In December 2017, a 31-year-old Iranian woman named Vida Movahed was arrested after she climbed on top of a telephone utility box in the middle of Tehran, removed her head scarf, and began waving it on a stick to protest the country’s strict hijab laws.
Her arrest inspired a wave of anti-government protests, and on Monday, pictures began to circulate on social media of other women waving their scarves in solidarity. More women have also filmed themselves in confrontations with people on the street about the issue.
According to the Los Angeles Times, at least one of these women protesting against compulsory headscarves and a person photographing her have been arrested.
Women in Iran have been forced to cover their heads and wear long, loose clothes in public since the 1979 revolution. Any woman caught not complying risks being fined or arrested.

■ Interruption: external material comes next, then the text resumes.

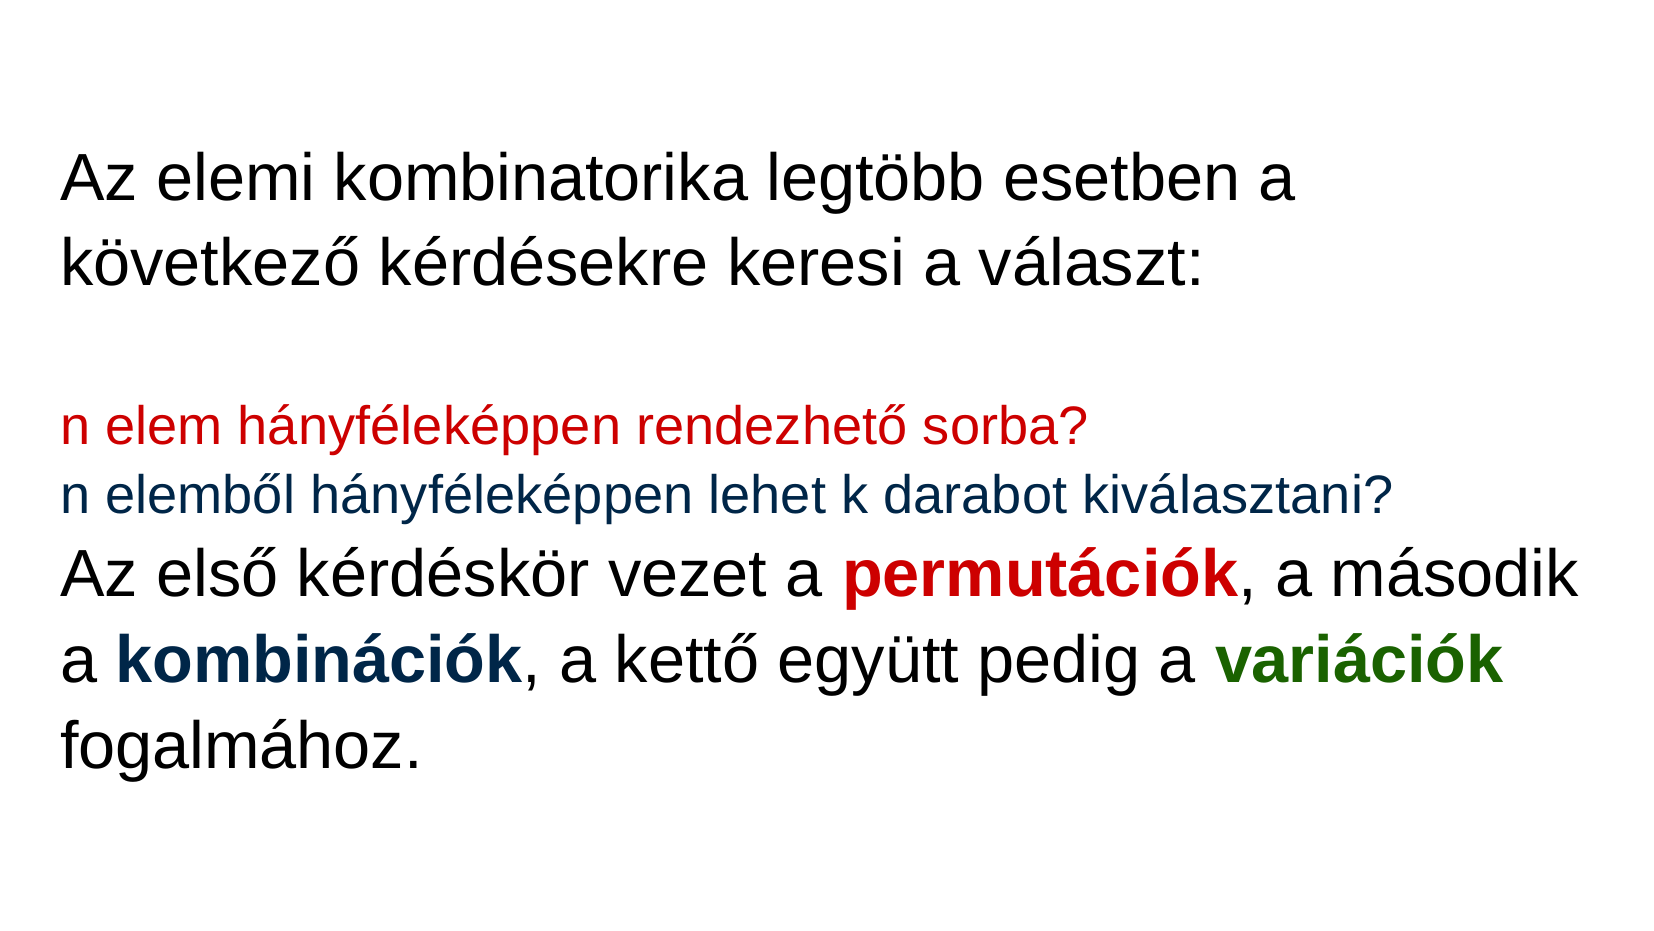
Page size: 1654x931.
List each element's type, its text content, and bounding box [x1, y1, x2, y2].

title Az elemi kombinatorika legtöbb esetben a következő kérdésekre keresi a választ: n elem hányféleképpen rendezhető sorba? n elemből hányféleképpen lehet k darabot kiválasztani? Az első kérdéskör vezet a permutációk, a második a kombinációk, a kettő együtt pedig a variációk fogalmához. [60, 0, 1591, 931]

Recently, more and more women began pushing back against the restrictive law.
Younger and more liberal women have long pushed the boundaries of the country’s official dress code by wearing loose headscarves that don’t fully cover their hair and painting their nails.
Back in May, activist Masih Alinejad launched the #WhiteWednesday movement, encouraging women to post pictures of themselves wearing white on Wednesdays to protest the country’s strict dress codes. Movahed was arrested during a White Wednesday protest on December 27.

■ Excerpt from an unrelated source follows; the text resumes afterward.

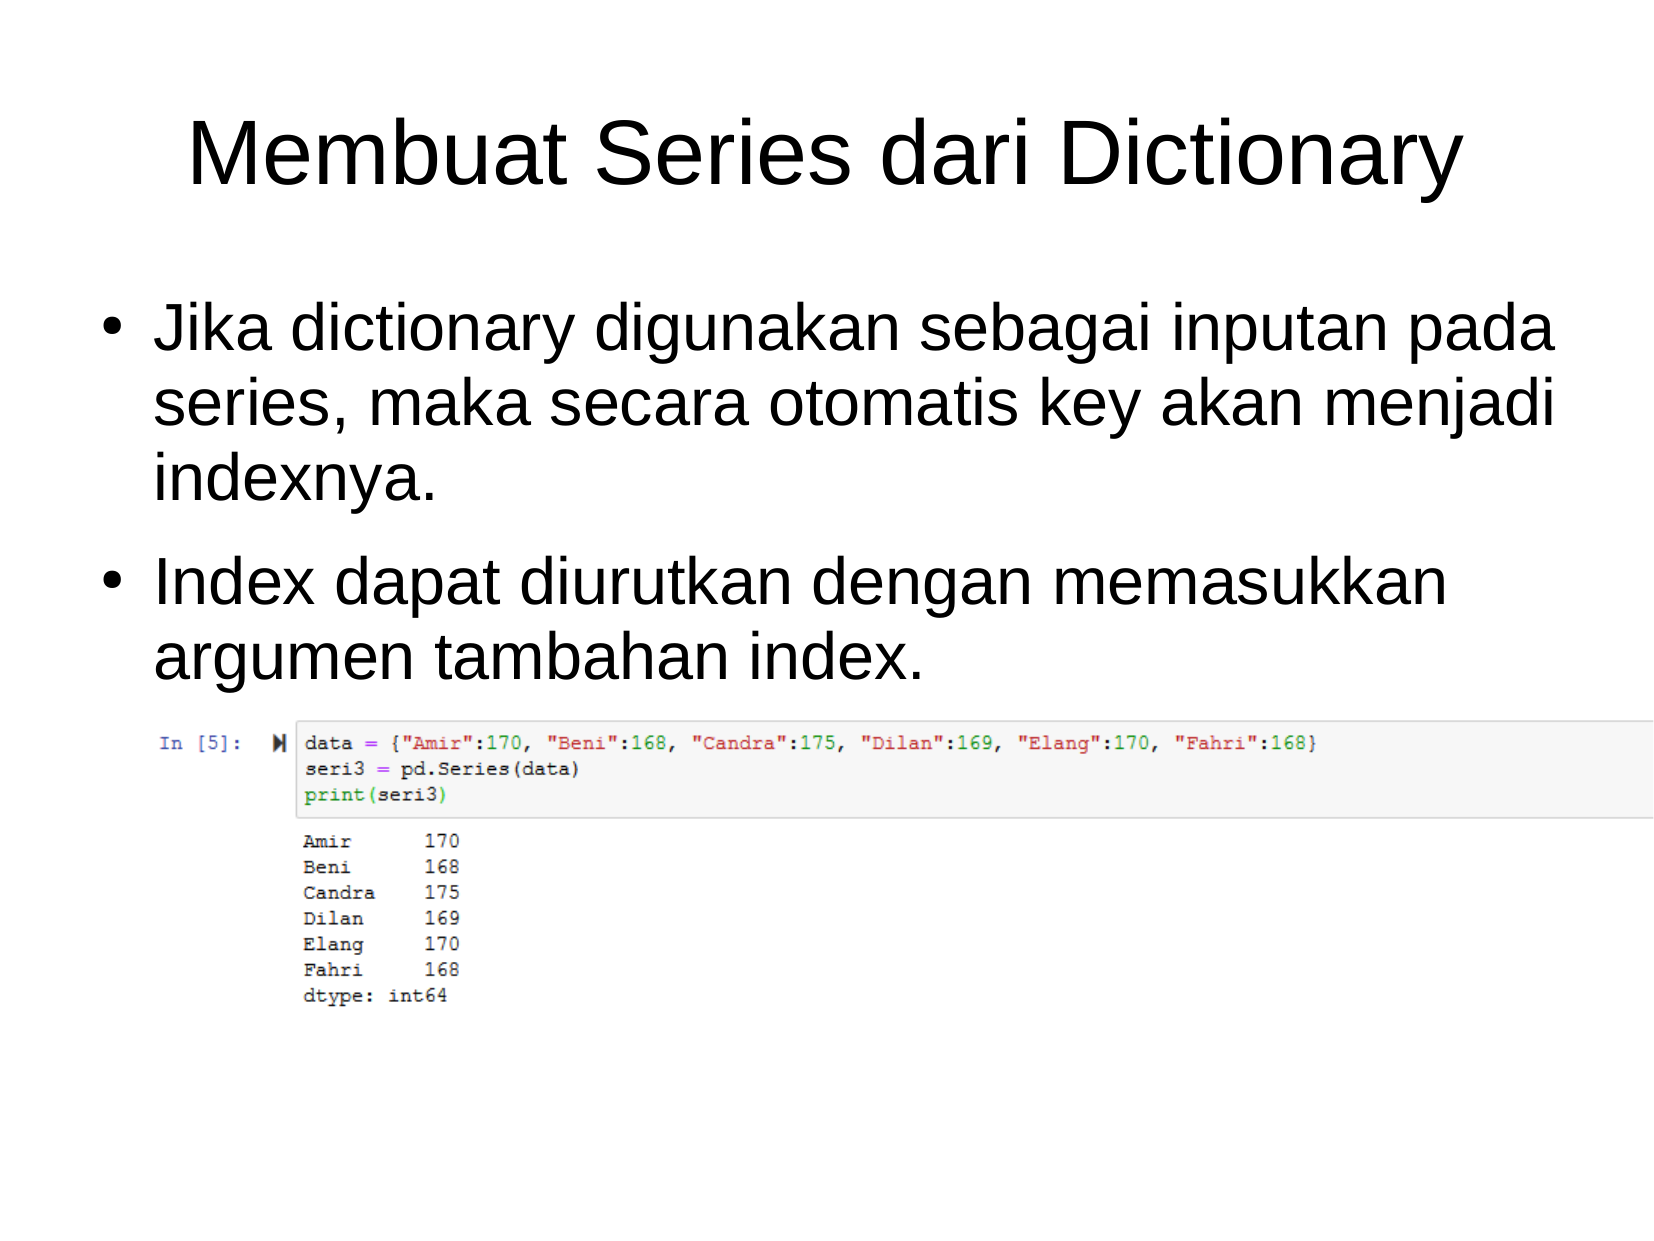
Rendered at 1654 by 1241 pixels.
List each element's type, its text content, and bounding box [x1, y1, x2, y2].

title Membuat Series dari Dictionary [82, 49, 1571, 257]
picture [139, 707, 1654, 1020]
list Jika dictionary digunakan sebagai inputan pada series, maka secara otomatis key akan menjadi indexnya. Index dapat diurutkan dengan memasukkan argumen tambahan index. [82, 290, 1571, 1010]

After her arrest, a social-media campaign called #Where_Is_She was launched to determine her whereabouts.
Nasrin Sotoudeh, one of Iran’s leading human-rights lawyers, later confirmed Movahed’s identity, and on Sunday she announced in a Facebook post that Movahed had been released and was back home.
“The message of these citizens is clear,” Sotoudeh said in response to the protests. “We, the women and girls, are fed up with this compulsory hijab. We want to manage our clothing and what to wear.”